Wayland picked up the lenses for his Champion Super Olympic shooting glasses a couple of days before leaving for the World Games in Virginia.
There is an aftermarket insert for the aperture which uses concentric diffraction rings to allow good simultaneous focus for the front sight and the bullseye. This may work well for some, but others who have come in verify their vision because either the front post or bullseye were blurred. After a shooter’s exam and a new shooting Rx, they saw well and were happy with the results. This is also not uncommon with the multifocal intraocular lens implants used for cataract surgery, and multifocal soft contact lenses, which also incorporate diffraction rings. Ideally, eyeglasses would not be needed afterwards, but that has not always been the case.

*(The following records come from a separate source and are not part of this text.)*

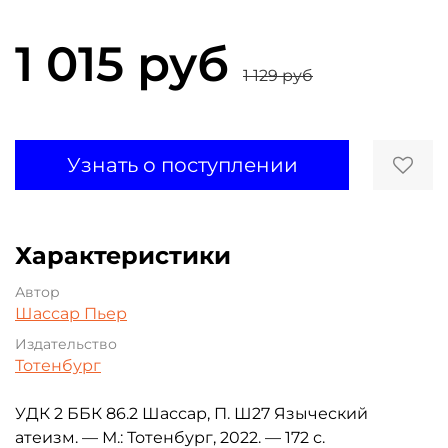
1 015 руб
1 129 руб
Узнать о поступлении
Характеристики
Автор
Шассар Пьер
Издательство
Тотенбург
УДК 2 ББК 86.2 Шассар, П. Ш27 Языческий
атеизм. — М.: Тотенбург, 2022. — 172 с.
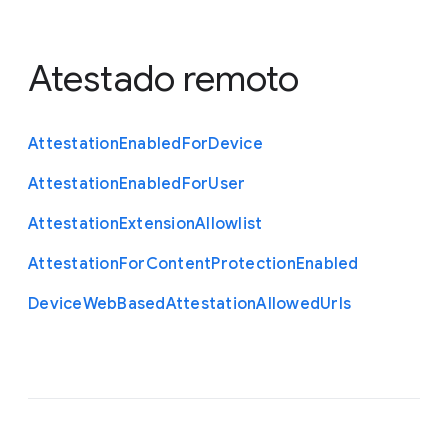
Atestado remoto
Attestation
Enabled
For
Device
Attestation
Enabled
For
User
Attestation
Extension
Allowlist
Attestation
For
Content
Protection
Enabled
Device
Web
Based
Attestation
Allowed
Urls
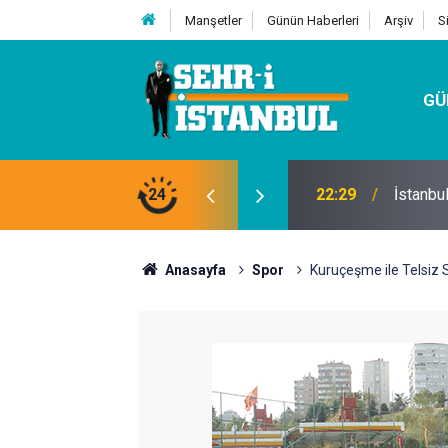
Manşetler
Günün Haberleri
Arşiv
S
GÜ
24
07:32
Kutu Si
Anasayfa
Spor
Kuruçeşme ile Telsiz 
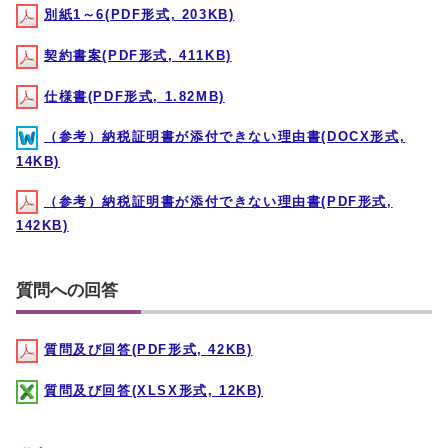
別紙1～6(PDF形式, 203KB)
契約書案(PDF形式, 411KB)
仕様書(PDF形式, 1.82MB)
（参考）納税証明書が添付できない理由書(DOCX形式,
14KB)
（参考）納税証明書が添付できない理由書(PDF形式,
142KB)
質問への回答
質問及び回答(PDF形式, 42KB)
質問及び回答(XLSX形式, 12KB)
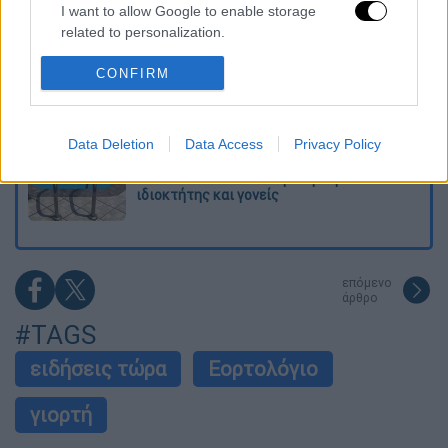
I want to allow Google to enable storage
μεγάλη επιχείρηση διάσωσης - 254 πολίτες
απομακρύνθηκαν διά θαλάσσης
related to personalization.
I want to allow Google to enable storage
CONFIRM
Συναγερμός από τον ΕΦΕΤ: Ανακαλείται
related to security, including authentication
γνωστή μαρμελάδα - Κίνδυνος θραύσης στη
συσκευασία
functionality and fraud prevention, and other
user protection.
Data Deletion
Data Access
Privacy Policy
Τραγωδία στην Πάρο: Νεκρό 4χρονο παιδί
σε πισίνα beach bar - Προσήχθησαν
ιδιοκτήτης και γονείς
επόμενο
άρθρο
#TAGS
ειδήσεις τώρα
Εορτολόγιο
γιορτή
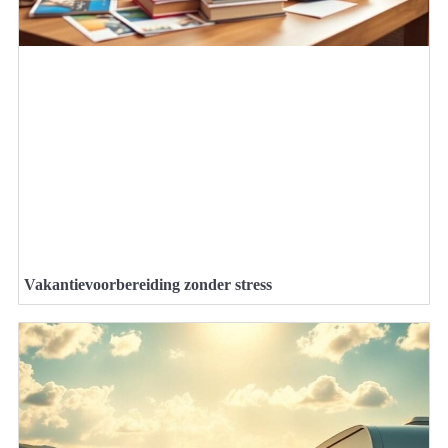
Vakantievoorbereiding zonder stress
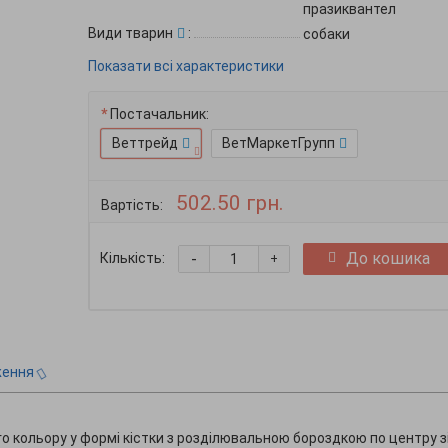
празиквантел
Види тварин
:
собаки
Показати всі характеристики
Постачальник:
Веттрейд
ВетМаркетГрупп
502.50 грн.
Вартість:
-
До кошика
Кількість:
+
ження
о кольору у формі кістки з розділювальною бороздкою по центру з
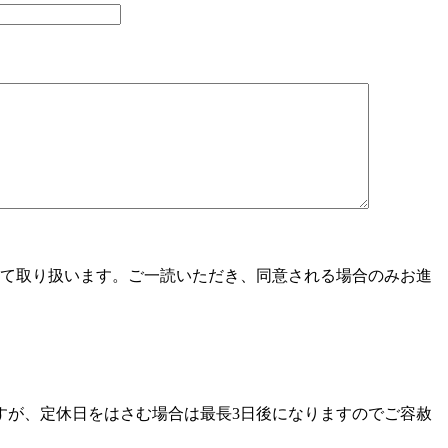
て取り扱います。ご一読いただき、同意される場合のみお進
すが、定休日をはさむ場合は最長3日後になりますのでご容赦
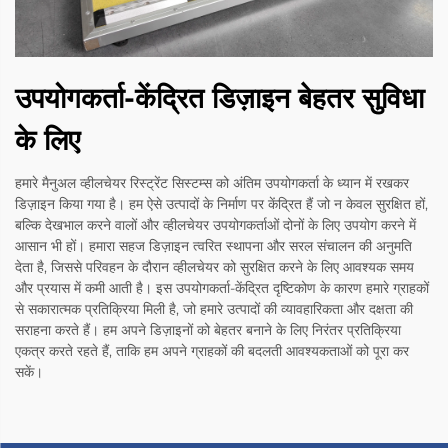
उपयोगकर्ता-केंद्रित डिज़ाइन बेहतर सुविधा
के लिए
हमारे मैनुअल व्हीलचेयर रिस्ट्रेंट सिस्टम्स को अंतिम उपयोगकर्ता के ध्यान में रखकर
डिज़ाइन किया गया है। हम ऐसे उत्पादों के निर्माण पर केंद्रित हैं जो न केवल सुरक्षित हों,
बल्कि देखभाल करने वालों और व्हीलचेयर उपयोगकर्ताओं दोनों के लिए उपयोग करने में
आसान भी हों। हमारा सहज डिज़ाइन त्वरित स्थापना और सरल संचालन की अनुमति
देता है, जिससे परिवहन के दौरान व्हीलचेयर को सुरक्षित करने के लिए आवश्यक समय
और प्रयास में कमी आती है। इस उपयोगकर्ता-केंद्रित दृष्टिकोण के कारण हमारे ग्राहकों
से सकारात्मक प्रतिक्रिया मिली है, जो हमारे उत्पादों की व्यावहारिकता और दक्षता की
सराहना करते हैं। हम अपने डिज़ाइनों को बेहतर बनाने के लिए निरंतर प्रतिक्रिया
एकत्र करते रहते हैं, ताकि हम अपने ग्राहकों की बदलती आवश्यकताओं को पूरा कर
सकें।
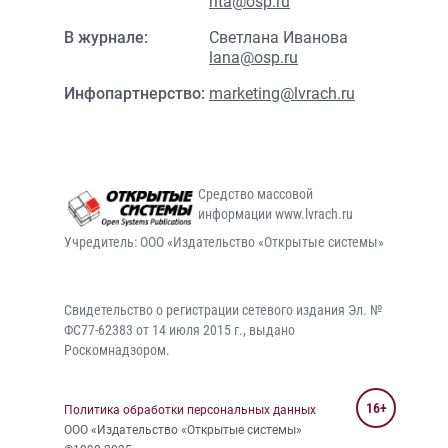
rita@osp.ru
В журнале:
Светлана Иванова
lana@osp.ru
Инфопартнерство:
marketing@lvrach.ru
Средство массовой
информации www.lvrach.ru
Учредитель: ООО «Издательство «Открытые системы»
Свидетельство о регистрации сетевого издания Эл. №
ФС77-62383 от 14 июля 2015 г., выдано
Роскомнадзором.
16+
Политика обработки персональных данных
ООО «Издательство «Открытые системы»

Vertex Distance As an important reminder when using Knobloch or Champion shooting glasses, keep in mind that the lens is situated farther away from the eye than our normal day-to-day eyeglasses. Shooters having their prescription made for these types of shooting glasses may find that their vision wasn’t what they had hoped for. The extended distance of the Knobloch and Champion lens position as compared to regular eyeglasses changes the power. A nearsighted minus lens becomes weaker when it is farther from the eye. A farsighted plus lens becomes stronger when farther from the eye. It is important to bring these frames and lens holders for the doctors to see and understand what is involved. A small prescription may be insignificant but there may a 0.25 to 0.50 diopter of error with higher prescriptions. Please note some of the power changes in this article.
Best regards to our shooters, the finest people in the world! Good vision and good shooting to all.